Le troupeau compte donc aujourd’hui davantage de vieilles vaches. Un peu plus de la moitié (56 %) sont en troisième lactation et plus (22 vaches en 3e lactation, 10 en 4e lactation, 15 en 5e lactation et 2 en 6e lactation). « Avec plus de vieilles vaches, nous avons plus de lait par vache et plus de taux. Elles mangent aussi un peu plus, constate Laurent. Surtout, elles demandent plus de surveillance au moment du vêlage. Il faut être particulièrement vigilant sur les fièvres de lait et sur la préparation au vêlage. »
« Il faut avoir des vaches en bonne santé »
Descendre le taux de renouvellement implique aussi d'avoir des vaches en bonne santé. Prévention et rigueur sont de mise sur cet élevage très bas en cellules (95 % des vaches à moins de 300 000 cellules) et avec très peu de mammites.
Les principales causes de réforme sont la repro et les boiteries. « Nos vaches ont eu des problèmes de fertilité liés à la présence de mycotoxines dans l’ensilage pendant plusieurs années, mais tout est rentré dans l’ordre. Le taux de réussite en première IA est revenu dans la moyenne du groupe », précise Laurent. Quant aux problèmes de pattes, il s’agit de limaces et dermatite digitée. « Nous arrivons à garder la dermatite sous contrôle avec un lavage des pieds et un traitement désinfectant tous les quinze jours pendant quatre traites. »
Les éleveurs sont satisfaits de leur choix. « Avoir un seul atelier à gérer nous a permis de nous concentrer sur les vaches, concluent-ils. Mais aussi d’avoir moins de travail et plus de temps pour regarder les chiffres, les analyser et nous rendre compte que nous avons tout intérêt à élever moins de génisses. »
Un accouplement ciblé
La moitié du troupeau est inséminée pour le renouvellement : toutes les génisses et les premières lactations. « Désormais, s’il y a un excédent de génisses, elles seront vendues à 15 jours ou 3 semaines à d’autres éleveurs.

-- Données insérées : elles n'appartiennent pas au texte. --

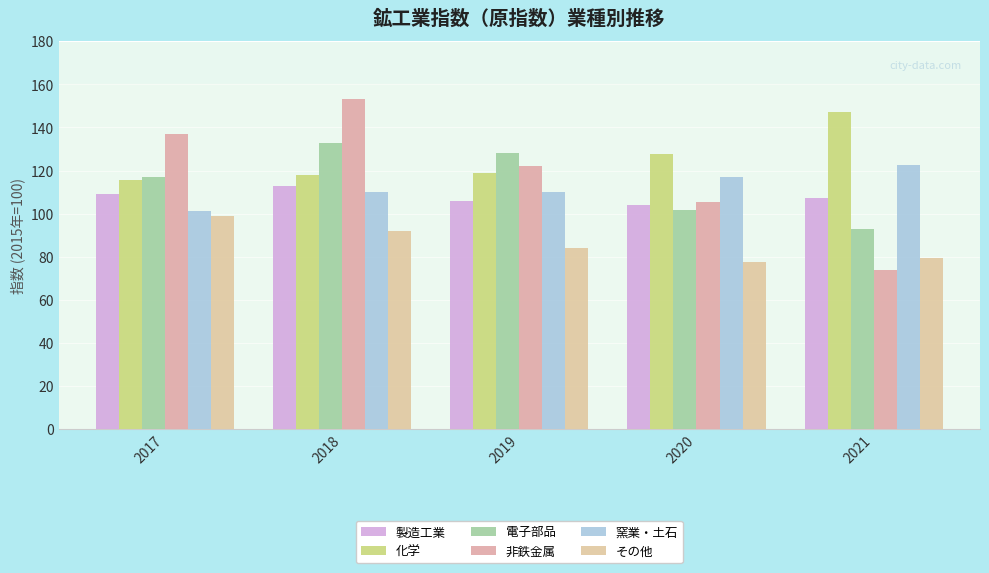

At which label does 窯業・土石 first exceed 110?

2020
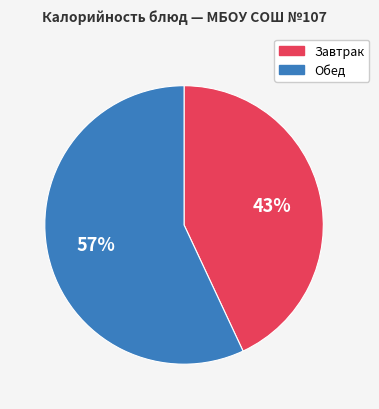

To the nearest percent, what is the average slice percentage?

50%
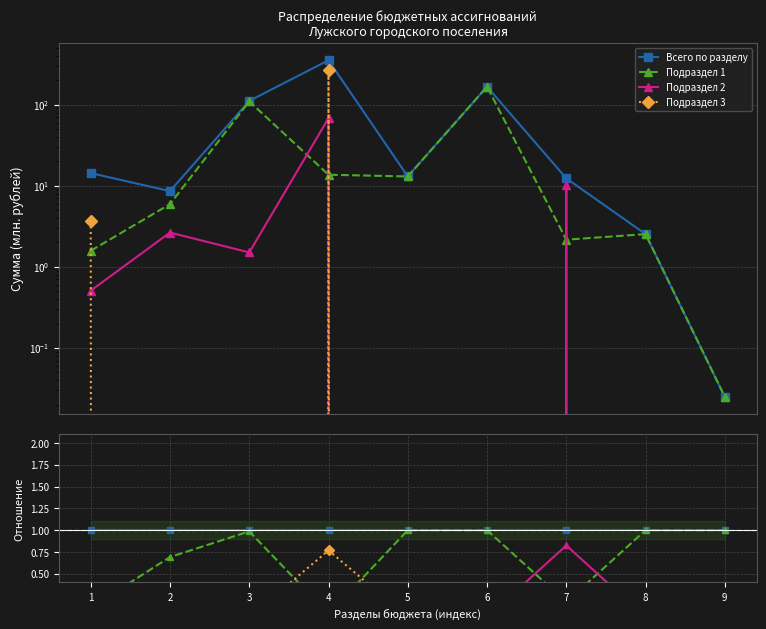

Reading left to right, list all the values displayed in this chart.

Всего по разделу: 1.0	1.0	1.0	1.0	1.0	1.0	1.0	1.0	1.0
Подраздел 1: 0.1	0.7	1.0	0.0	1.0	1.0	0.2	1.0	1.0
Подраздел 2: 0.0	0.3	0.0	0.2	0.0	0.0	0.8	0.0	0.0
Подраздел 3: 0.3	0.0	0.0	0.8	0.0	0.0	0.0	0.0	0.0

Quand nous mettons en face le coût de production d’une génisse, nous voyons que ce n’est pas rentable de vendre des amouillantes », souligne Laurence Langouet.
L’autre moitié de l’effectif est inséminée en croisement viande avec de l’Inra 95 choisi pour sa facilité de vêlage. Les vêlages sont étalés sur l’année et le Gaec pratique un tarissement sur 45-50 jours.